Well, thanks to the photographs of a number of friends as we left the Yellow River Post (Ric and Berit, Kiri, Jim, etc.) and to a stash camera of Mike K.’s that came out a couple times to document parts of the trip; I have some fun photos to share here.

Also, I have been re-reading a number of journals from this area since returning and am now feeling better about or quitting early due to mishaps and misfortunes.  My 15 foot dilapidated canoe was certainly not up to the task and is similar to the canoe that “Smith” had on his trip to the Yellow River Post in 1803 (in Curot’s journal).  Also, the rivers are/were a bit more treacherous than anticipated.  The rapids of the Yellow are commonly mentioned and the time and difficulty of these rivers was mentioned in a few journals.  The Snake was especially bad (as it is today).  Sayer mentions the men making it only about 3 mi. a day on there journey up the Snake.

Anyway, anyone with questions or comments, feel free to let me know.  Otherwise, enjoy the photos…

4 Responses to “Photo Journal of the Yellow River trip”

  1. Marlene says:

    Very nice pictures, sure that you had a GREAT time paddling the river,

  2. Dave says:

    Great pictures! I have been scouring the web looking for examples of the head scarves worn in the “cleaning” lady fashion documented during the period and save for a scant few artist documentation I came up wanting. These photos will be an awesome resource in developing my persona. Looks like you guys had a great time

  3. Dave says:

    I’m also curious about the tattoos you reference as being identifying marks if found drowned.

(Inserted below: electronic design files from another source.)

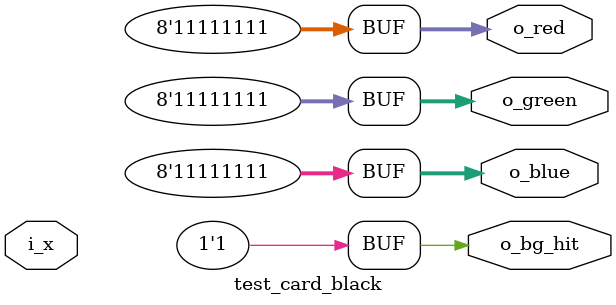
<source format=v>
`timescale 1ns / 1ps


module test_card_black(
    input wire signed [15:0] i_x,
    output wire [7:0] o_red,
    output wire [7:0] o_green,
    output wire [7:0] o_blue,
    output wire o_bg_hit
    );
    assign o_red    = 8'hFF;
    assign o_green  = 8'hFF;
    assign o_blue   = 8'hFF;
    assign o_bg_hit = 1;  
    
endmodule

</source>
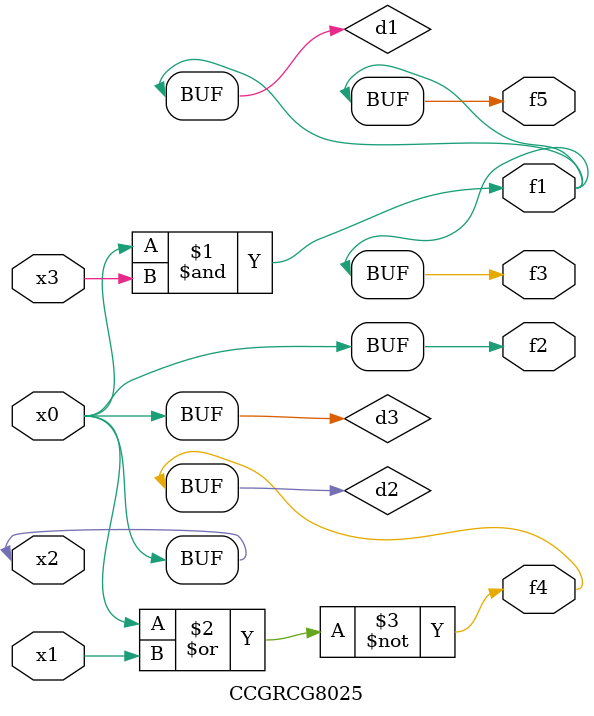
<source format=v>
module CCGRCG8025(
	input x0, x1, x2, x3,
	output f1, f2, f3, f4, f5
);

	wire d1, d2, d3;

	and (d1, x2, x3);
	nor (d2, x0, x1);
	buf (d3, x0, x2);
	assign f1 = d1;
	assign f2 = d3;
	assign f3 = d1;
	assign f4 = d2;
	assign f5 = d1;
endmodule

</source>
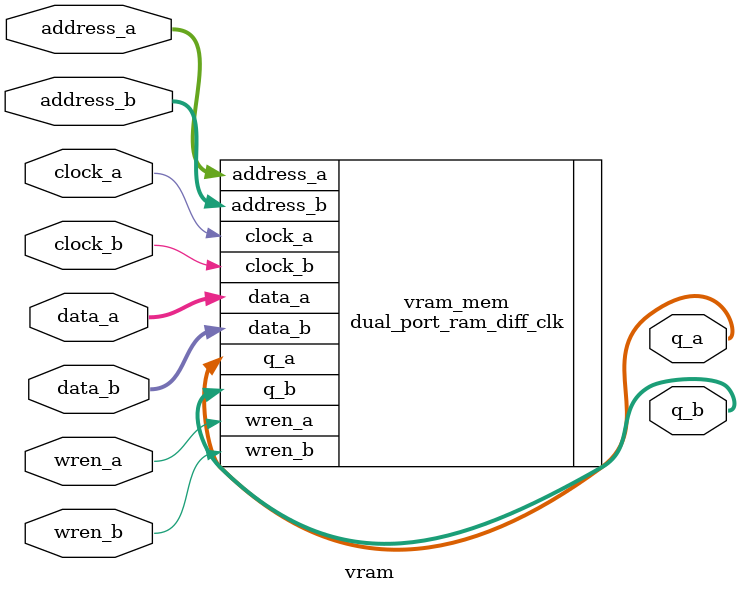
<source format=v>
`timescale 1 ps / 1 ps


module vram (
   input [10:0] address_a,
   input [10:0] address_b, 
   input clock_a,
   input clock_b,
   input [7:0] data_a,
   input [7:0] data_b,
   input wren_a,
   input wren_b,
   output [7:0] q_a,
   output [7:0] q_b
);

   // Instantiate dual_port_ram_diff_clk with parameters for 2KB VRAM
   dual_port_ram_diff_clk #(
       .ADDR_WIDTH_A(11),    // 11-bit address (2048 words)
       .DATA_WIDTH_A(8),     // 8-bit data
       .ADDR_WIDTH_B(11),    // 11-bit address 
       .DATA_WIDTH_B(8)      // 8-bit data
   ) vram_mem (
       .clock_a(clock_a),
       .clock_b(clock_b),
       
       // Port A
       .address_a(address_a),
       .data_a(data_a),
       .wren_a(wren_a),
       .q_a(q_a),
       
       // Port B
       .address_b(address_b),
       .data_b(data_b),
       .wren_b(wren_b),
       .q_b(q_b)
   );

endmodule
</source>
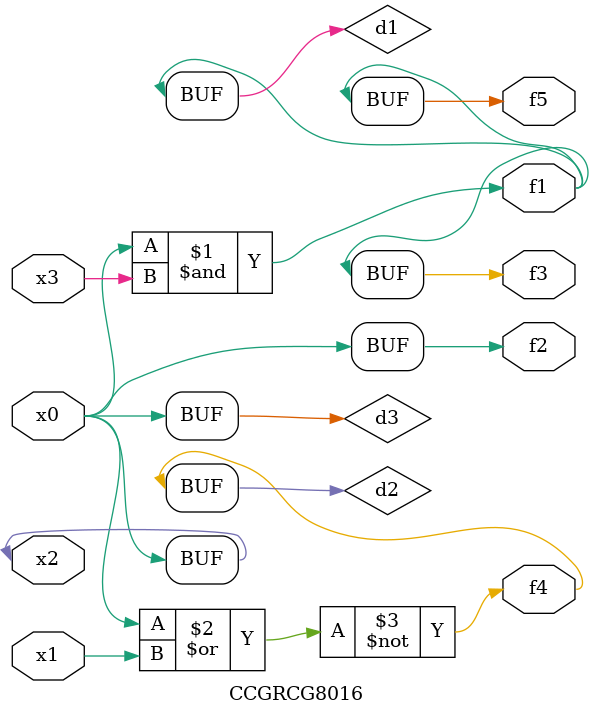
<source format=v>
module CCGRCG8016(
	input x0, x1, x2, x3,
	output f1, f2, f3, f4, f5
);

	wire d1, d2, d3;

	and (d1, x2, x3);
	nor (d2, x0, x1);
	buf (d3, x0, x2);
	assign f1 = d1;
	assign f2 = d3;
	assign f3 = d1;
	assign f4 = d2;
	assign f5 = d1;
endmodule

</source>
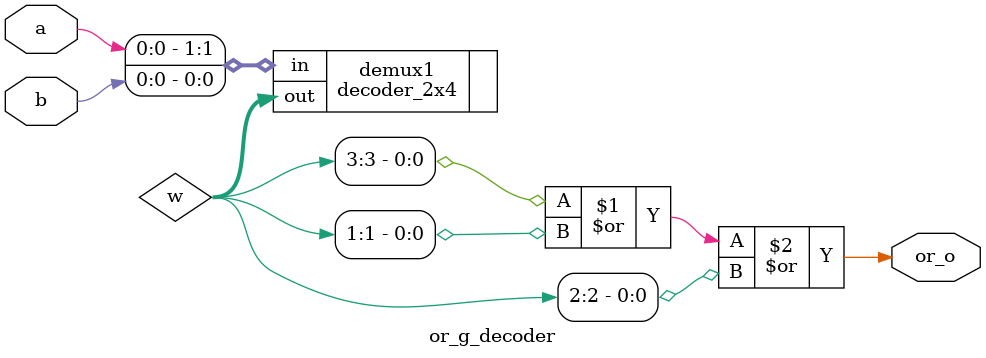
<source format=v>
`timescale 1ns / 1ps
module or_g_decoder(
 input a,b,
 output or_o
    );
	 
wire[3:0] w;	 
decoder_2x4 demux1(.in({a,b}),.out(w));
assign or_o=w[3]|w[1]|w[2];

endmodule

</source>
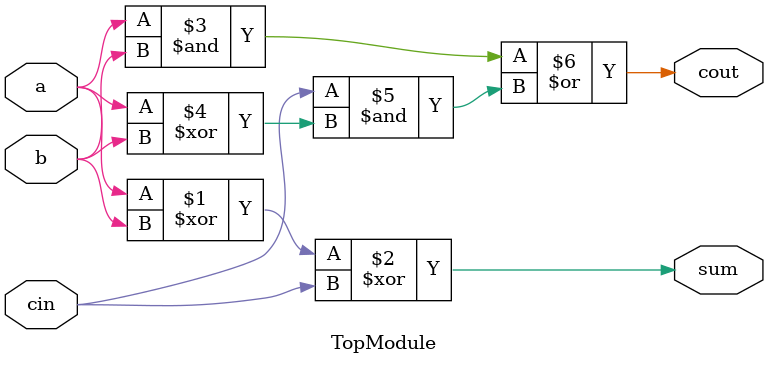
<source format=sv>
module TopModule (
    input logic a,
    input logic b,
    input logic cin,
    output logic cout,
    output logic sum
);

    assign sum = a ^ b ^ cin;
    assign cout = (a & b) | (cin & (a ^ b));

endmodule
</source>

    Could you provide any more information or direction where to find such information documenting it?

    • Isaac says:

      Tattoos themselves were not solely intended to be used as such, but as identifiable marks, could be one of many things used to determine identification. Tattoos, like those in the various photos, were very common among canadien canoemen. Our friends thought the photo idea was funny, especially with their concerns of the high and fast moving water (and concerns over my old canoe and its ability to carry all of us). There is a slideshow and notes in the research page of my website here that has a lot on tattoos in the fur trade.